- Born: 20 December 1841 Bandon, County Cork, Ireland
- Died: 8 January 1907 (aged 65) Burton-on-Trent, England
- Known for: Carbohydrate research
- Awards: Longstaff Prize (1884) Fellow of the Royal Society

= Cornelius O'Sullivan =

Cornelius O'Sullivan, FRS (20 December 1841 – 8 January 1907) was an Irish brewer's chemist.

He was born the son of merchant James O'Sullivan of Bandon, County Cork and was educated locally, before winning a scholarship to study chemistry at the Royal School of Mines, London.

After completing the three-year course he joined the Royal College of Chemistry as a student assistant to Professor August Wilhelm von Hofmann. When Hofman returned to Germany in 1865 to become Professor of Chemistry in Berlin he took O'Sullivan with him as his assistant. The following year Hofman's influence had secured O'Sullivan the post of assistant brewer and chemist to Messrs. Bass & Co. at Burton-on-Trent, Staffordshire, a major centre for English brewing.
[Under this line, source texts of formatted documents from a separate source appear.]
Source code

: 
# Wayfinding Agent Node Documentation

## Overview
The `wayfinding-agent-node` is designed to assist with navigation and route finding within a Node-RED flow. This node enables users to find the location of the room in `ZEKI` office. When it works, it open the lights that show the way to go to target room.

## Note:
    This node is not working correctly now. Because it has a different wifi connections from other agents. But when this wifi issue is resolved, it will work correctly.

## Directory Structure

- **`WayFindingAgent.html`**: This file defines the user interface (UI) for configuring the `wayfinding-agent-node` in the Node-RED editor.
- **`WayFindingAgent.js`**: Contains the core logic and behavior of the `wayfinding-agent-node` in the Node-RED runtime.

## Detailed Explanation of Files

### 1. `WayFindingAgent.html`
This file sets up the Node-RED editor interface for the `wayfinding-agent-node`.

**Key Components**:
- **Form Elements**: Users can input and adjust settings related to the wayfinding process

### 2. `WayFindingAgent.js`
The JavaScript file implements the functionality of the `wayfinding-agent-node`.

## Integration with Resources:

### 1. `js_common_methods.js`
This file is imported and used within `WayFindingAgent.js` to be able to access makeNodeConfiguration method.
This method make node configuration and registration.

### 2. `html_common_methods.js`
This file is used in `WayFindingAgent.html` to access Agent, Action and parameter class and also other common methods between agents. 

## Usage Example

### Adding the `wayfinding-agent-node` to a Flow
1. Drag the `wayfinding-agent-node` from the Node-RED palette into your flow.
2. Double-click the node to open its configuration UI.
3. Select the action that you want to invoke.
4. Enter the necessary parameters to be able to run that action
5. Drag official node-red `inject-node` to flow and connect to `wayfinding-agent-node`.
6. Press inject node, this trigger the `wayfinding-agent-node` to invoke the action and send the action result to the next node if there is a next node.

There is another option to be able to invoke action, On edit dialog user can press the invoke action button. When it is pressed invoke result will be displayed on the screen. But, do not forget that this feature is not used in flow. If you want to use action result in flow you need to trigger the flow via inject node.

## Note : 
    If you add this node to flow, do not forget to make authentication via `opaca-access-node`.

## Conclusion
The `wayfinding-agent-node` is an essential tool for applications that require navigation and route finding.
At Bass he applied his chemical knowledge and aptitude for original research to the scientific and practical issues of brewing and ultimately became head of the scientific and analytical staff of the company, a post he held for the rest of his career. His researches were communicated via a series of papers to the Chemical Society. They included On the Transformation Products of Starch (1872 and 1879); On Maltose (1876); On the Action of Malt Extract on Starch (1876); Presence of Raffinose in Barley (1886); Researches on the Gums of the Arabin Group (1884 and 1891); Invertase: a Contribution to the History of an Enzyme (with F. W. Tompson, 1890) and The Identity of Dextrose from Different Sources, with Special Reference to the Cupric Oxide Reducing Power (with A. L. Stern, 1896).

He was elected a fellow of the Chemical Society in 1876, serving on the council from 1882 to 1885, and was awarded the Society's Longstaff Medal in 1884 for his researches on the chemistry of the carbohydrates. In 1885 he was elected a Fellow of the Royal Society, his nomination citation describing him as Distinguished as a chemist, especially for his researches on the Carbohydrates, which have thrown entirely new light on the constitution of this class of bodies and which are therefore of high importance in connexion with the chemistry of vital processes. He was an original member of the Institute of Chemistry, the Society of Chemical Industry and the Institute of Brewing and served on the council of each.

He died at home in Burton-on-Trent in 1907 and was buried near Bandon. He had married in 1871 Edithe, the daughter of Joseph Nadin of Barrow Hall, near Derby, and had three sons (one of whom died in early youth) and one daughter.